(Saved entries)
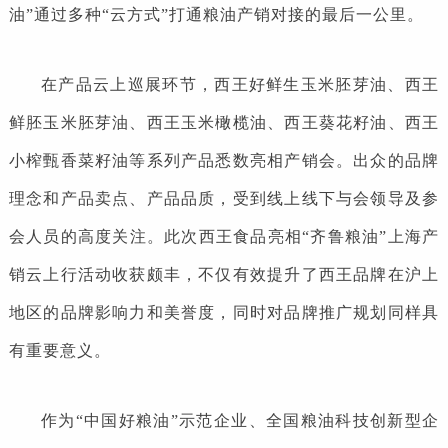
油”通过多种“云方式”打通粮油产销对接的最后一公里。
在产品云上巡展环节，西王好鲜生玉米胚芽油、西王
鲜胚玉米胚芽油、西王玉米橄榄油、西王葵花籽油、西王
小榨甄香菜籽油等系列产品悉数亮相产销会。出众的品牌
理念和产品卖点、产品品质，受到线上线下与会领导及参
会人员的高度关注。此次西王食品亮相“齐鲁粮油”上海产
销云上行活动收获颇丰，不仅有效提升了西王品牌在沪上
地区的品牌影响力和美誉度，同时对品牌推广规划同样具
有重要意义。
作为“中国好粮油”示范企业、全国粮油科技创新型企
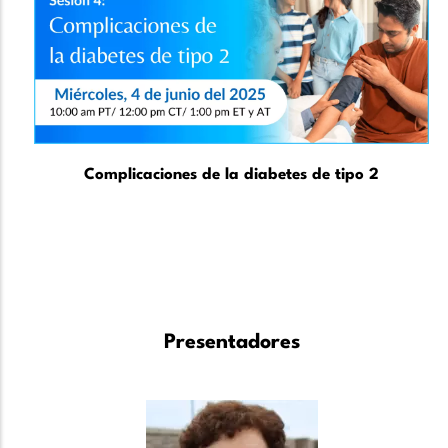
Complicaciones de la diabetes de tipo 2
Presentadores
Image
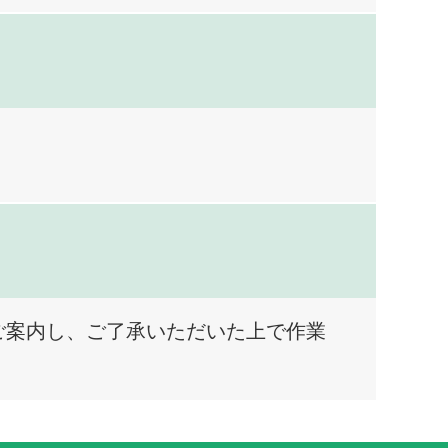
ご案内し、ご了承いただいた上で作業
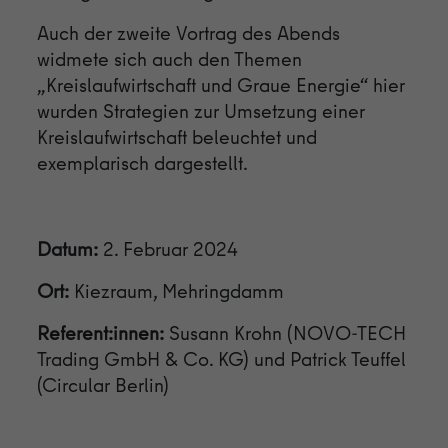
Auch der zweite Vortrag des Abends
widmete sich auch den Themen
„Kreislaufwirtschaft und Graue Energie“ hier
wurden Strategien zur Umsetzung einer
Kreislaufwirtschaft beleuchtet und
exemplarisch dargestellt.
Datum:
2. Februar 2024
Ort:
Kiezraum, Mehringdamm
Referent:innen:
Susann Krohn (NOVO-TECH
Trading GmbH & Co. KG) und Patrick Teuffel
(Circular Berlin)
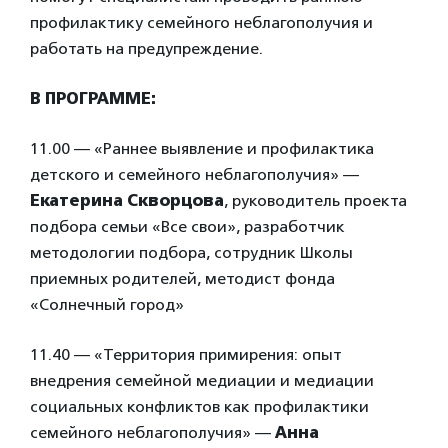
профилактику семейного неблагополучия и
работать на предупреждение.
В ПРОГРАММЕ:
11.00 — «Раннее выявление и профилактика
детского и семейного неблагополучия» —
Екатерина Скворцова
, руководитель проекта
подбора семьи «Все свои», разработчик
методологии подбора, сотрудник Школы
приемных родителей, методист фонда
«Солнечный город»
11.40 — «Территория примирения: опыт
внедрения семейной медиации и медиации
социальных конфликтов как профилактики
семейного неблагополучия» —
Анна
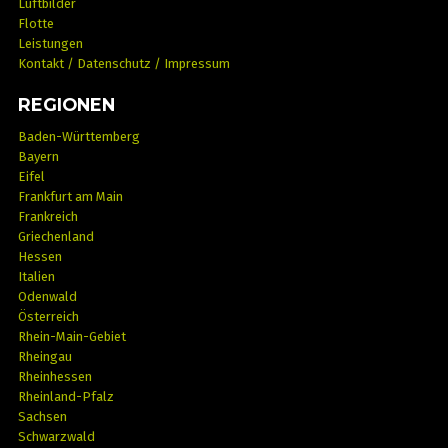
Luftbilder
Flotte
Leistungen
Kontakt / Datenschutz / Impressum
REGIONEN
Baden-Württemberg
Bayern
Eifel
Frankfurt am Main
Frankreich
Griechenland
Hessen
Italien
Odenwald
Österreich
Rhein-Main-Gebiet
Rheingau
Rheinhessen
Rheinland-Pfalz
Sachsen
Schwarzwald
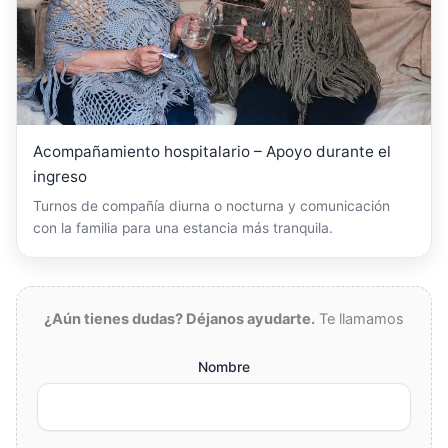
Acompañamiento hospitalario – Apoyo durante el
ingreso
Turnos de compañía diurna o nocturna y comunicación
con la familia para una estancia más tranquila.
¿Aún tienes dudas? Déjanos ayudarte.
Te llamamos
Nombre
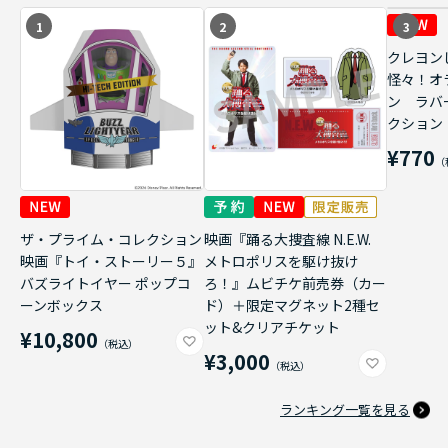
1
2
3
クレヨン
怪々！オ
ン ラバ
クション
¥770
ザ・プライム・コレクション
映画『踊る大捜査線 N.E.W.
映画『トイ・ストーリー５』
メトロポリスを駆け抜け
バズライトイヤー ポップコ
ろ！』ムビチケ前売券（カー
ーンボックス
ド）＋限定マグネット2種セ
ット&クリアチケット
¥10,800
¥3,000
ランキング一覧を見る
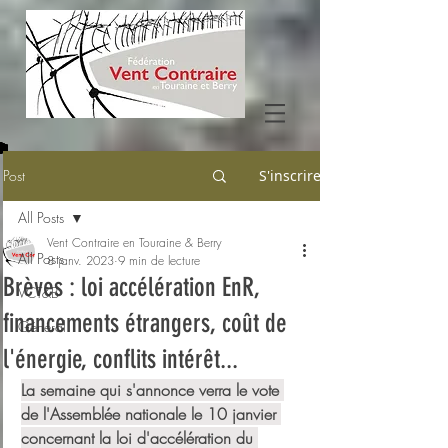
Post
S'inscrire
All Posts
Vent Contraire en Touraine & Berry
All Posts
8 janv. 2023
9 min de lecture
Brèves : loi accélération EnR,
VCT&B
financements étrangers, coût de
Général
l'énergie, conflits intérêt...
La semaine qui s'annonce verra le vote 
de l'Assemblée nationale le 10 janvier 
concernant la loi d'accélération du 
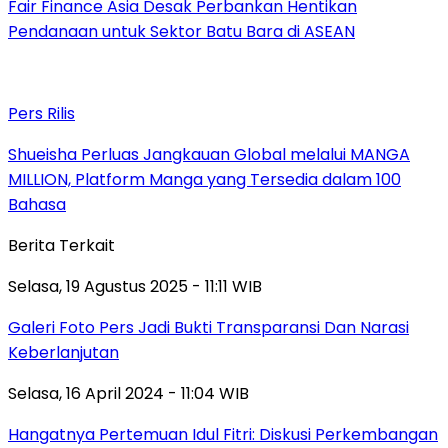
Fair Finance Asia Desak Perbankan Hentikan
Pendanaan untuk Sektor Batu Bara di ASEAN
Pers Rilis
Shueisha Perluas Jangkauan Global melalui MANGA
MILLION, Platform Manga yang Tersedia dalam 100
Bahasa
Berita Terkait
Selasa, 19 Agustus 2025 - 11:11 WIB
Galeri Foto Pers Jadi Bukti Transparansi Dan Narasi
Keberlanjutan
Selasa, 16 April 2024 - 11:04 WIB
Hangatnya Pertemuan Idul Fitri: Diskusi Perkembangan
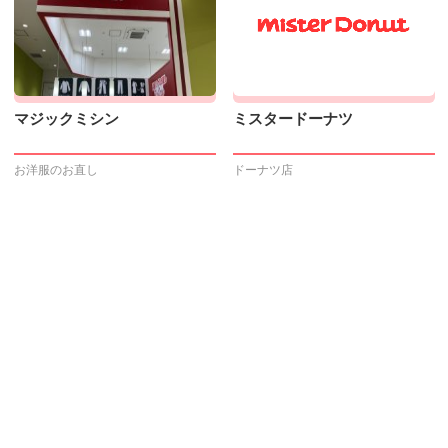
マジックミシン
ミスタードーナツ
お洋服のお直し
ドーナツ店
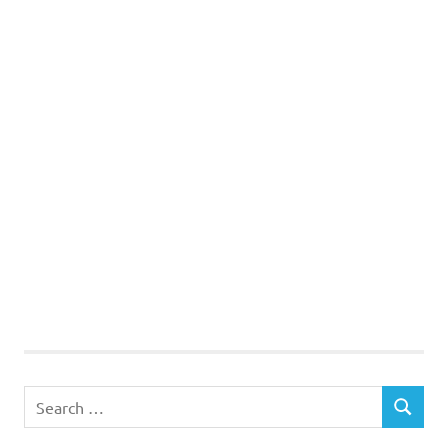
Search
SEARCH
for:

### REQUIRED ACTION
Show the lines of the data that hold the word "Kreislaufwirtschaft".

### EXERCISE ANSWER
„Kreislaufwirtschaft und Graue Energie“ hier
Kreislaufwirtschaft beleuchtet und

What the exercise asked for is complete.